Local Opportunistic Plants

The term "invasive plants" or "noxious weeds" may seem to blame the plants themselves for the problem.  But they are simply evolved species taking advantage of available spaces in which to grow and propagate themselves.  Humans are creating opportunities for such plants to get established by some of our current land use practices.  The scotch broom and yellow flag iris are moving in because we have disturbed open areas (scotch broom) and large open drainage ponds (yellow iris). Some of the most common opportunist plants seen in and around residential yards in King and Snohomish counties include:

Yellow archangel    Lamiastrum galeobdolon

Spurge laurel -- Daphne laureola

Herb Robert  Gerahium robertianum

Common Fennel, Foeniculum vulgare

All can be found on the Washington State Noxious Weeds Control Board, which states:

"The term ‘noxious weeds’ includes non-native grasses, flowering plants, shrubs and trees.
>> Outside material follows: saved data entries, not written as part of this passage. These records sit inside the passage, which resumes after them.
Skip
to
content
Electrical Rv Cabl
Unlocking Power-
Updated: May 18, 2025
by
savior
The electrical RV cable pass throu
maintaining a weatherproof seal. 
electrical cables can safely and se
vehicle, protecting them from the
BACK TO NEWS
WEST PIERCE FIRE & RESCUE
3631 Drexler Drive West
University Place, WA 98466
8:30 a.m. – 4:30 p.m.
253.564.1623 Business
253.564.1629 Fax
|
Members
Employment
It also includes aquatic plants that invade wetlands, rivers, lakes and shorelines.

About half of all invasive, noxious weeds are escapees from gardens; the rest are plants accidentally introduced to Washington through human travel and trade."
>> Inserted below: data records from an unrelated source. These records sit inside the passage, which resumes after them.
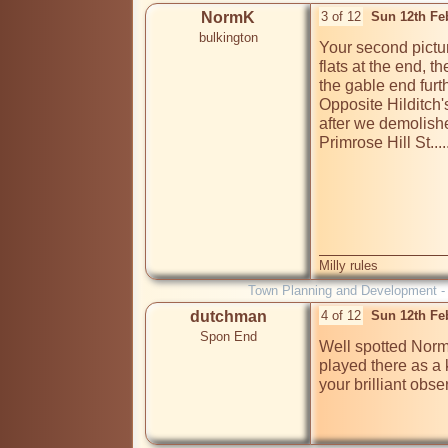
NormK
3 of 12
Sun 12th Fe
bulkington
Your second picture
flats at the end, t
the gable end furt
Opposite Hilditch
after we demolishe
Primrose Hill St.....
Milly rules
Town Planning and Development 
dutchman
4 of 12
Sun 12th Fe
Spon End
Well spotted Norm
played there as a 
your brilliant obser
Larger scale growth of opportunist plants in King County are tracked at:

Noxious weeds in King County

Noxious weeds are a danger to our environment and the economy. These introduced species cost our region millions of dollars in lost agricultural production, environmental degradation and added maintenance costs.  Once invasive plants spread to natural areas, they harm native plants and wildlife and can be impossible to eradicate.